Mamidanna Satyaratna Ramachandra Rao (born 7 August 1966) is an Indian jurist who is currently serving as the 9th Chief Justice of Tripura High Court. He is also former chief justice of the High Courts of Jharkhand and Himachal Pradesh. He was also judge of Punjab and Haryana High Court and Telangana High Court. He has also served as Acting Chief Justice of Telangana High Court.

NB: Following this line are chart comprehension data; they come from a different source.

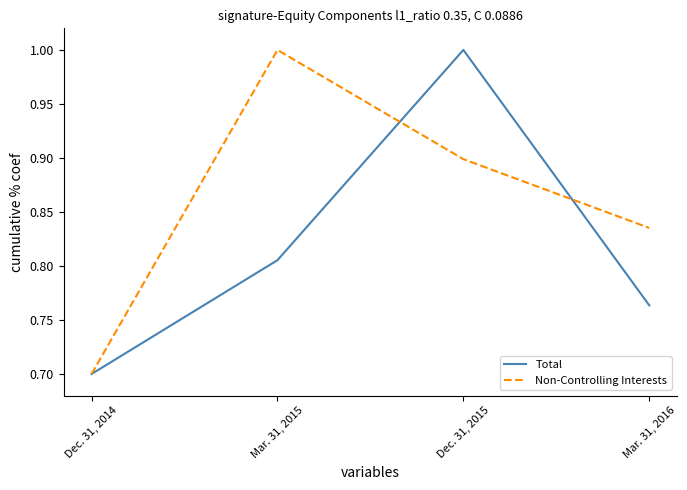

What is the maximum value shown in the chart?

1.0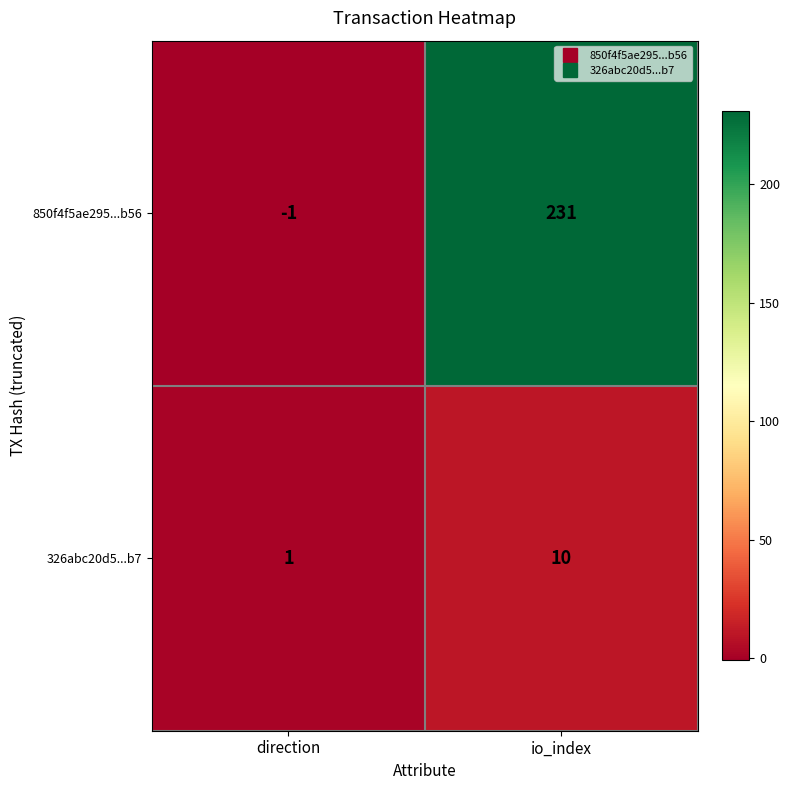

Rank the series by their maximum value, from highest to lowest.

850f4f5ae295...b56, 326abc20d5...b7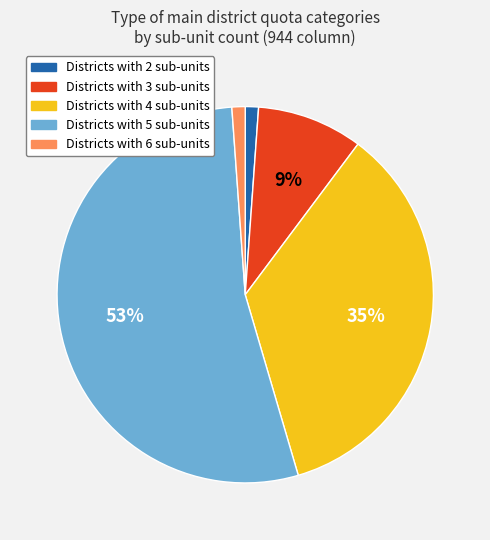

To the nearest percent, what percentage of the pie is Districts with 6 sub-units?

1%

== Early life and education ==
Rao was born on 7 August 1966 at Hyderabad to M. Jagannadha Rao, former judge of Supreme Court of India. He passed law from Osmania University in 1989. On 7 September 1989 he was enrolled as an Advocate. He secured LL.M from the University of Cambridge, U.K. in 1991. He was awarded the Cambridge Commonwealth Scholarship and the Bank of Credit and Commerce International Scholarship for study of the LL.M Course at the Cambridge University, U.K. He was also awarded the Pegasus Scholarship by the Pegasus Scholarship Trust, Inner Temple, London headed by Lord Goff of Chievely, a Judicial Member of the House of Lords. Under this Scholarship, he was provided training in the Brick Court Chambers, Middle Temple, London and in Clifford Chance, a multinational Solicitors firm, London. He practiced in Civil Law, Arbitration, Company Law, Administrative and Constitutional Law, Labour and Service Law.

== Career ==
He was elevated as an Additional Judge of Andhra Pradesh High Court on 29 June 2012 and made permanent on 4 December 2013. After bifurcation of erstwhile Andhra Pradesh High Court he opted for Telangana High Court and became its judge with effect from 1 January 2019. He took over as Acting Chief Justice of Telangana High Court on 31 August 2021 consequent upon the appointment of Justice Hima Kohli, Chief Justice of Telangana High Court as a Judge of Supreme Court of India. He was transferred as Judge of Punjab and Haryana High Court on 5 October 2021 and took oath on 12 October 2021.

He was appointed as Chief Justice of Himachal Pradesh High Courtan took oath of office on 30 May 2023. He was then transferred as Chief Justice of Jharkhand High Court and took oath on 25 September 2024.

The Supreme Court Collegium has recommended his transfer to the Tripura High Court in the same capacity during a Collegium meeting held on May 26 and this was cleared by central government and he took oath as Chief Justice of Tripura High Court on 22 July 2025.